> [Task goal] Scan the material for the word "Выдвинута" and copy each line where it occurs.

> [Source information]
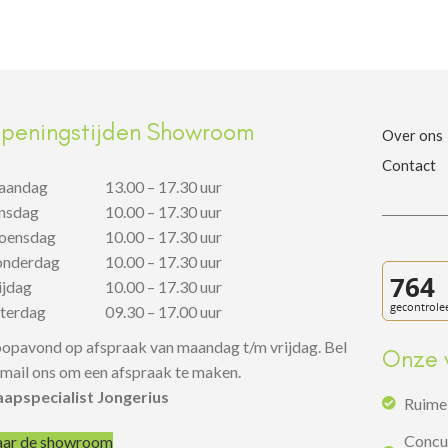
peningstijden Showroom
Over ons
Contact
aandag
13.00 – 17.30 uur
insdag
10.00 – 17.30 uur
oensdag
10.00 – 17.30 uur
onderdag
10.00 – 17.30 uur
rijdag
10.00 – 17.30 uur
aterdag
09.30 – 17.00 uur
opavond op afspraak van maandag t/m vrijdag. Bel
Onze 
 mail ons om een afspraak te maken.
aapspecialist Jongerius
Ruime 
Concur
ar de showroom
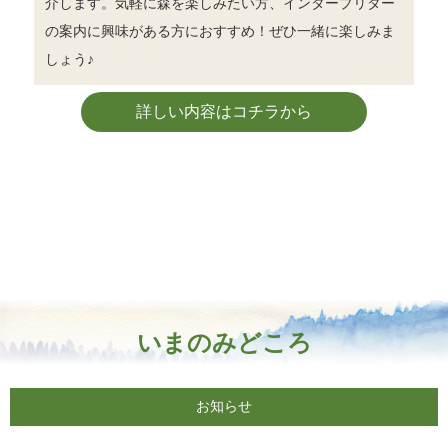
介します。気軽に森を楽しみたい方、インタープリター
の案内に興味がある方におすすめ！ぜひ一緒に楽しみま
しょう♪
詳しい内容はコチラから
いまのみどころ
お知らせ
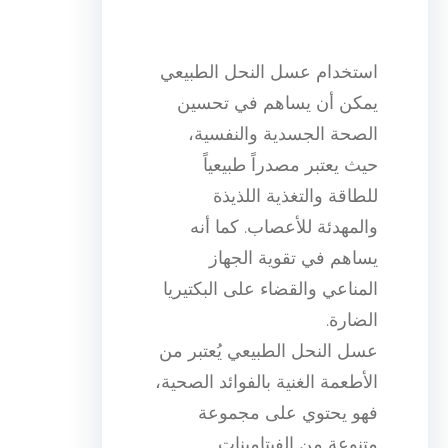
استخدام عسل النحل الطبيعي
يمكن أن يساهم في تحسين
الصحة الجسدية والنفسية،
حيث يعتبر مصدراً طبيعياً
للطاقة والتغذية اللذيذة
والمهدئة للأعصاب. كما أنه
يساهم في تقوية الجهاز
المناعي والقضاء على البكتيريا
الضارة.
عسل النحل الطبيعي يُعتبر من
الأطعمة الغنية بالفوائد الصحية،
فهو يحتوي على مجموعة
متنوعة من الفيتامينات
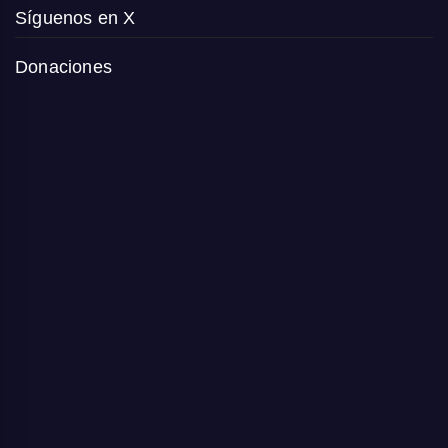
Síguenos en X
Donaciones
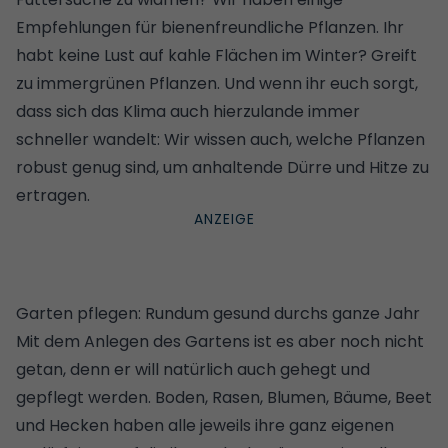
Empfehlungen für
bienenfreundliche Pflanzen
. Ihr
habt keine Lust auf kahle Flächen im Winter? Greift
zu
immergrünen Pflanzen
. Und wenn ihr euch sorgt,
dass sich das Klima auch hierzulande immer
schneller wandelt: Wir wissen auch, welche
Pflanzen
robust genug sind, um anhaltende Dürre und Hitze zu
ertragen
.
Garten pflegen: Rundum gesund durchs ganze Jahr
Mit dem Anlegen des Gartens ist es aber noch nicht
getan, denn er will natürlich auch gehegt und
gepflegt werden. Boden, Rasen, Blumen, Bäume, Beet
und Hecken haben alle jeweils ihre ganz eigenen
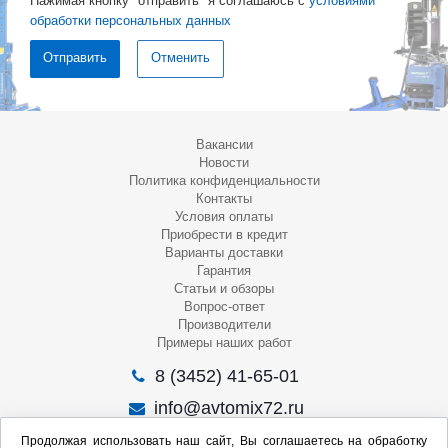
Нажимая кнопку "отправить" я соглашаюсь с
условиями
обработки персональных данных
Отменить
Вакансии
Новости
Политика конфиденциальности
Контакты
Условия оплаты
Приобрести в кредит
Варианты доставки
Гарантия
Статьи и обзоры
Вопрос-ответ
Производители
Примеры наших работ
8 (3452) 41-65-01
info@avtomix72.ru
г. Тюмень, ул. 50 лет Октября, 120
Продолжая использовать наш сайт, Вы соглашаетесь на обработку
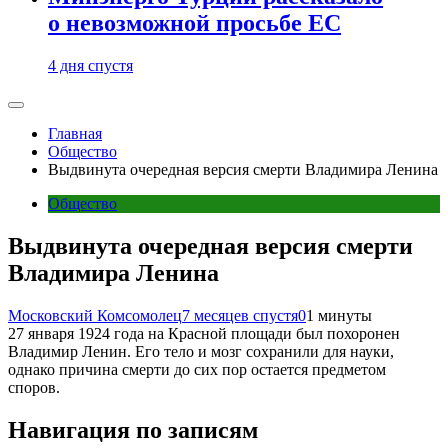
о невозможной просьбе ЕС
4 дня спустя
Главная
Общество
Выдвинута очередная версия смерти Владимира Ленина
Общество
Выдвинута очередная версия смерти
Владимира Ленина
Московский Комсомолец
7 месяцев спустя
0
1 минуты
27 января 1924 года на Красной площади был похоронен
Владимир Ленин. Его тело и мозг сохранили для науки,
однако причина смерти до сих пор остается предметом
споров.
Навигация по записям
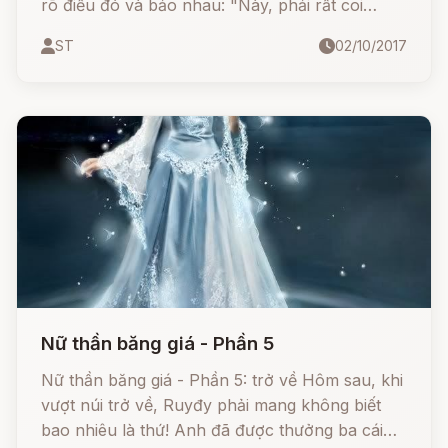
rõ điều đó và bảo nhau: "Này, phải rất coi
chừng khi gặp Ruyđy".
ST
02/10/2017
Nữ thần băng giá - Phần 5
Nữ thần băng giá - Phần 5: trở về Hôm sau, khi
vượt núi trở về, Ruyđy phải mang không biết
bao nhiêu là thứ! Anh đã được thưởng ba cái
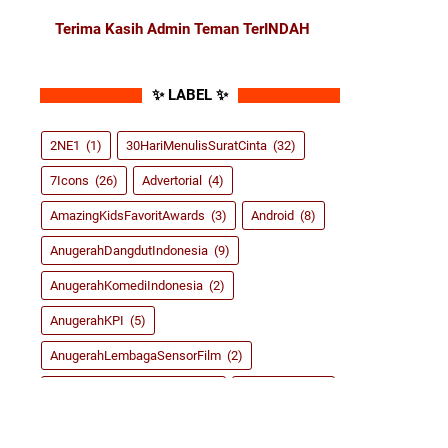
Terima Kasih Admin Teman TerINDAH
✨ LABEL ✨
2NE1
(1)
30HariMenulisSuratCinta
(32)
7Icons
(26)
Advertorial
(4)
AmazingKidsFavoritAwards
(3)
Android
(8)
AnugerahDangdutIndonesia
(9)
AnugerahKomediIndonesia
(2)
AnugerahKPI
(5)
AnugerahLembagaSensorFilm
(2)
AnugerahMusikIndonesia
(9)
ASRoma
(155)
BlogCompetition
(6)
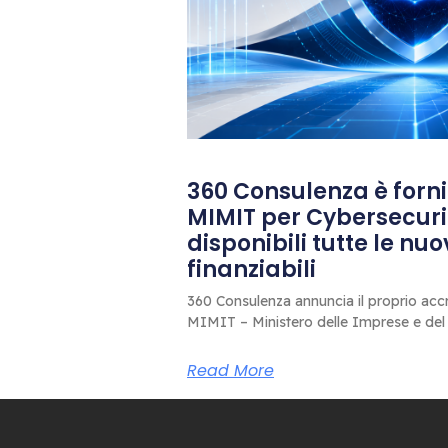
360 Consulenza è fornit
MIMIT per Cybersecuri
disponibili tutte le nu
finanziabili
360 Consulenza annuncia il proprio accr
MIMIT – Ministero delle Imprese e del
Read More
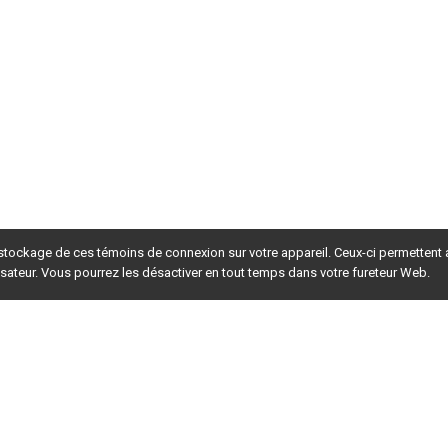
ntes - Répertoire des produits phytosanitaires homologués en 2018
2
ette.
l'information contenue dans ce guide. C’est la LOI. 
aration, du traitement et du nettoyage de
s d’applications par temps chaud et ensoleillé 
 stockage de ces témoins de connexion sur votre appareil. Ceux-ci permettent
erdit de pulvériser des produits chimiques ou         
 protection des pollinisateurs est importante.
lisateur. Vous pourrez les désactiver en tout temps dans votre fureteur Web.
 en cuve.
nce, l’alternance des groupes chimiques est
gricoles et sur les risques qu’ils représentent pour la santé 
et 
sagepesticides.qc.ca).
rsion du site en
développement
. Pour la version en
production
,
MENT
r uniquement lorsque la situation le justifie. Éviter de 
es produits qui ont le moins d’impact sur les organismes non 
.
et de Santé Canada à l’adresse suivante : 
http://pr
-
rp.hc
-
lisez le numéro d’homologation inscrit sous le nom commercial de 
 à nouveau sur le numéro d'homologation pour accéder à 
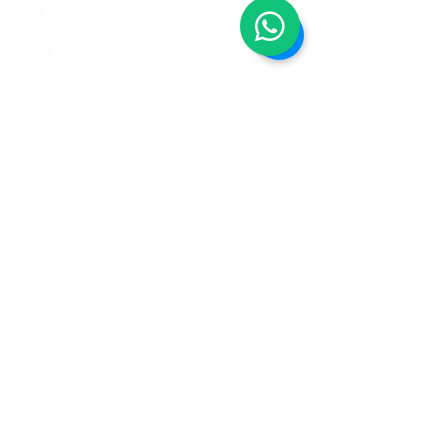
*Los Huicholes
*Atención a Clientes
*Ayuda, Pagos y Transferencias
Lunes a Viernes 9:00 am - 5:00 pm
Sábado de 9:00 am - 1:45 pm
Visítanos en Av. Naciones
Unidas 5386 Local 9
tel:
311 263 2823
*Figuras
*Cuadros de Estambre
*Ojos de Dios
*Accesorios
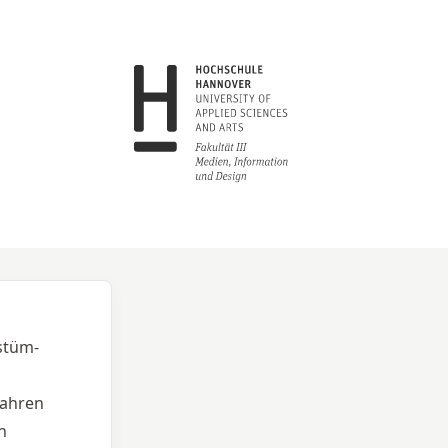
stüm- 
fahren
n 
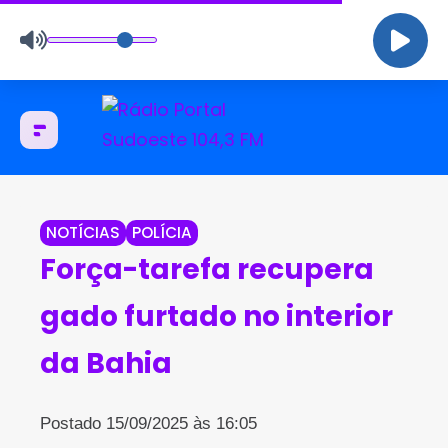
NOTÍCIAS
POLÍCIA
Força-tarefa recupera
gado furtado no interior
da Bahia
Postado 15/09/2025 às 16:05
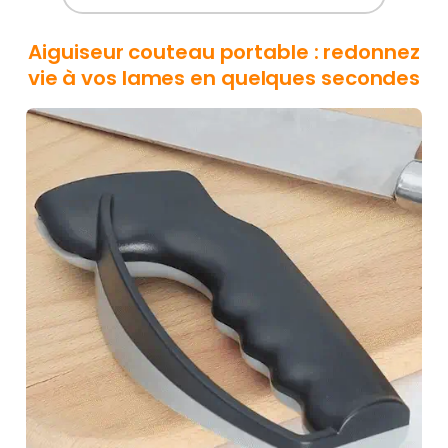
Aiguiseur couteau portable : redonnez
vie à vos lames en quelques secondes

> [Task result]
Выдвинута очередная версия смерти Владимира Ленина
Выдвинута очередная версия смерти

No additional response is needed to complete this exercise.